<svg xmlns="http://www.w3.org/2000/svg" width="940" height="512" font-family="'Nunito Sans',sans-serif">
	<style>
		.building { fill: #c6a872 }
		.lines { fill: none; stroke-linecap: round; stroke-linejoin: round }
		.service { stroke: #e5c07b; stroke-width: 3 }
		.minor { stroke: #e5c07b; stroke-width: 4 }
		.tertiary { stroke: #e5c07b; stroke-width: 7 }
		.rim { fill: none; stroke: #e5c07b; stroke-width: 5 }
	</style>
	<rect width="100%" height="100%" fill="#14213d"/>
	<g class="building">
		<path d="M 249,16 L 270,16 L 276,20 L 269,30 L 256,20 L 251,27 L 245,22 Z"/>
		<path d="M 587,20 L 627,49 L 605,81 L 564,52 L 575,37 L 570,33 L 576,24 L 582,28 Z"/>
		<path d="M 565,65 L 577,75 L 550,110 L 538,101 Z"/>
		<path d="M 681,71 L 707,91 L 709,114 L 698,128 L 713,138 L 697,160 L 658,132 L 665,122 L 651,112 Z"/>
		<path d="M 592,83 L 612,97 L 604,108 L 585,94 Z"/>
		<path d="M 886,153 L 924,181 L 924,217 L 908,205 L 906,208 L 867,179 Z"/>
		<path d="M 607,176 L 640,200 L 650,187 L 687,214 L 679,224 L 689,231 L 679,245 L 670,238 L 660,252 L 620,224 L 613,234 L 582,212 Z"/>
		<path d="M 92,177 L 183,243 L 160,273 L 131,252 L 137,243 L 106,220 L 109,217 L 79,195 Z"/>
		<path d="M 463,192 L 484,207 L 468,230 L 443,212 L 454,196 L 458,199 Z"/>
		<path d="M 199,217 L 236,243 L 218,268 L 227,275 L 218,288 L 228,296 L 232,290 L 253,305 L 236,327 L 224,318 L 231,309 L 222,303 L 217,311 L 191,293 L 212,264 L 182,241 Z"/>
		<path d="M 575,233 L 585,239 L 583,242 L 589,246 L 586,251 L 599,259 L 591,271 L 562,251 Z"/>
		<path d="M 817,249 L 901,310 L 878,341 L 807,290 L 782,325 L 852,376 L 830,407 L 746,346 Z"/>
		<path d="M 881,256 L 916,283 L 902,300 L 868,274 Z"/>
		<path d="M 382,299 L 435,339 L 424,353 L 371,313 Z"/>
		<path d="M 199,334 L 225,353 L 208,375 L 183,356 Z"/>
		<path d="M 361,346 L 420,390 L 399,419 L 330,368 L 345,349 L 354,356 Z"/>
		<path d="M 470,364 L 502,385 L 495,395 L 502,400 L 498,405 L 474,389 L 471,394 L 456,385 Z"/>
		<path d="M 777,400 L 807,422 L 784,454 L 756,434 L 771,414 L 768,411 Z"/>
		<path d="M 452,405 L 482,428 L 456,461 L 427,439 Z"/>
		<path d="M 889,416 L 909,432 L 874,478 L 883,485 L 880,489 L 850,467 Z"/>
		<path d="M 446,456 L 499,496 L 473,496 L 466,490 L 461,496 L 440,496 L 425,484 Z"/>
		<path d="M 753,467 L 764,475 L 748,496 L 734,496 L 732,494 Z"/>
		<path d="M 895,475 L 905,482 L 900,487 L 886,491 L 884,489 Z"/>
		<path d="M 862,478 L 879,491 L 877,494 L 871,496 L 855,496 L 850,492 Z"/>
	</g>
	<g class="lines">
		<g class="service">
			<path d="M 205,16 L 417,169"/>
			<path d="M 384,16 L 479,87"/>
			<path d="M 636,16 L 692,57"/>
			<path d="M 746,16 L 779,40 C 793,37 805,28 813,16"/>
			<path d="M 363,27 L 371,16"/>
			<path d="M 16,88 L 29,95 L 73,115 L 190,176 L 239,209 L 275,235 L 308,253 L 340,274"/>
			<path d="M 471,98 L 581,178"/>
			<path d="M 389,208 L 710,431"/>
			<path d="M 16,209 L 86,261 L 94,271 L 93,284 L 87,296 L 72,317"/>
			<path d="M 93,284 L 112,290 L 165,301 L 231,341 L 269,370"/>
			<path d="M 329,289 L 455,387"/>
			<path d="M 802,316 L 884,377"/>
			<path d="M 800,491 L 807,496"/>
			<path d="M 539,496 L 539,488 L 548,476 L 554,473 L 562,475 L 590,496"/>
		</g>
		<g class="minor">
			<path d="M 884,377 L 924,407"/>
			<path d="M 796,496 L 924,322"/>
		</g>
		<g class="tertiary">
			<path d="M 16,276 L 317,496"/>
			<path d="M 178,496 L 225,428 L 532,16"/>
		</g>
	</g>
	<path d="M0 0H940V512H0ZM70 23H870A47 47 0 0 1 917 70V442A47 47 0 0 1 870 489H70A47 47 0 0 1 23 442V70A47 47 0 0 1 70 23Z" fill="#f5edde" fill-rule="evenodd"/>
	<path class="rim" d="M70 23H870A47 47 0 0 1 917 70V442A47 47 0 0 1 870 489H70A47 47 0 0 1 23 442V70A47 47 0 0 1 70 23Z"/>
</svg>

---

Reproduce the records above exactly.

▶ _TASK SOLUTION_:
<svg xmlns="http://www.w3.org/2000/svg" width="940" height="512" font-family="'Nunito Sans',sans-serif">
	<style>
		.building { fill: #c6a872 }
		.lines { fill: none; stroke-linecap: round; stroke-linejoin: round }
		.service { stroke: #e5c07b; stroke-width: 3 }
		.minor { stroke: #e5c07b; stroke-width: 4 }
		.tertiary { stroke: #e5c07b; stroke-width: 7 }
		.rim { fill: none; stroke: #e5c07b; stroke-width: 5 }
	</style>
	<rect width="100%" height="100%" fill="#14213d"/>
	<g class="building">
		<path d="M 249,16 L 270,16 L 276,20 L 269,30 L 256,20 L 251,27 L 245,22 Z"/>
		<path d="M 587,20 L 627,49 L 605,81 L 564,52 L 575,37 L 570,33 L 576,24 L 582,28 Z"/>
		<path d="M 565,65 L 577,75 L 550,110 L 538,101 Z"/>
		<path d="M 681,71 L 707,91 L 709,114 L 698,128 L 713,138 L 697,160 L 658,132 L 665,122 L 651,112 Z"/>
		<path d="M 592,83 L 612,97 L 604,108 L 585,94 Z"/>
		<path d="M 886,153 L 924,181 L 924,217 L 908,205 L 906,208 L 867,179 Z"/>
		<path d="M 607,176 L 640,200 L 650,187 L 687,214 L 679,224 L 689,231 L 679,245 L 670,238 L 660,252 L 620,224 L 613,234 L 582,212 Z"/>
		<path d="M 92,177 L 183,243 L 160,273 L 131,252 L 137,243 L 106,220 L 109,217 L 79,195 Z"/>
		<path d="M 463,192 L 484,207 L 468,230 L 443,212 L 454,196 L 458,199 Z"/>
		<path d="M 199,217 L 236,243 L 218,268 L 227,275 L 218,288 L 228,296 L 232,290 L 253,305 L 236,327 L 224,318 L 231,309 L 222,303 L 217,311 L 191,293 L 212,264 L 182,241 Z"/>
		<path d="M 575,233 L 585,239 L 583,242 L 589,246 L 586,251 L 599,259 L 591,271 L 562,251 Z"/>
		<path d="M 817,249 L 901,310 L 878,341 L 807,290 L 782,325 L 852,376 L 830,407 L 746,346 Z"/>
		<path d="M 881,256 L 916,283 L 902,300 L 868,274 Z"/>
		<path d="M 382,299 L 435,339 L 424,353 L 371,313 Z"/>
		<path d="M 199,334 L 225,353 L 208,375 L 183,356 Z"/>
		<path d="M 361,346 L 420,390 L 399,419 L 330,368 L 345,349 L 354,356 Z"/>
		<path d="M 470,364 L 502,385 L 495,395 L 502,400 L 498,405 L 474,389 L 471,394 L 456,385 Z"/>
		<path d="M 777,400 L 807,422 L 784,454 L 756,434 L 771,414 L 768,411 Z"/>
		<path d="M 452,405 L 482,428 L 456,461 L 427,439 Z"/>
		<path d="M 889,416 L 909,432 L 874,478 L 883,485 L 880,489 L 850,467 Z"/>
		<path d="M 446,456 L 499,496 L 473,496 L 466,490 L 461,496 L 440,496 L 425,484 Z"/>
		<path d="M 753,467 L 764,475 L 748,496 L 734,496 L 732,494 Z"/>
		<path d="M 895,475 L 905,482 L 900,487 L 886,491 L 884,489 Z"/>
		<path d="M 862,478 L 879,491 L 877,494 L 871,496 L 855,496 L 850,492 Z"/>
	</g>
	<g class="lines">
		<g class="service">
			<path d="M 205,16 L 417,169"/>
			<path d="M 384,16 L 479,87"/>
			<path d="M 636,16 L 692,57"/>
			<path d="M 746,16 L 779,40 C 793,37 805,28 813,16"/>
			<path d="M 363,27 L 371,16"/>
			<path d="M 16,88 L 29,95 L 73,115 L 190,176 L 239,209 L 275,235 L 308,253 L 340,274"/>
			<path d="M 471,98 L 581,178"/>
			<path d="M 389,208 L 710,431"/>
			<path d="M 16,209 L 86,261 L 94,271 L 93,284 L 87,296 L 72,317"/>
			<path d="M 93,284 L 112,290 L 165,301 L 231,341 L 269,370"/>
			<path d="M 329,289 L 455,387"/>
			<path d="M 802,316 L 884,377"/>
			<path d="M 800,491 L 807,496"/>
			<path d="M 539,496 L 539,488 L 548,476 L 554,473 L 562,475 L 590,496"/>
		</g>
		<g class="minor">
			<path d="M 884,377 L 924,407"/>
			<path d="M 796,496 L 924,322"/>
		</g>
		<g class="tertiary">
			<path d="M 16,276 L 317,496"/>
			<path d="M 178,496 L 225,428 L 532,16"/>
		</g>
	</g>
	<path d="M0 0H940V512H0ZM70 23H870A47 47 0 0 1 917 70V442A47 47 0 0 1 870 489H70A47 47 0 0 1 23 442V70A47 47 0 0 1 70 23Z" fill="#f5edde" fill-rule="evenodd"/>
	<path class="rim" d="M70 23H870A47 47 0 0 1 917 70V442A47 47 0 0 1 870 489H70A47 47 0 0 1 23 442V70A47 47 0 0 1 70 23Z"/>
</svg>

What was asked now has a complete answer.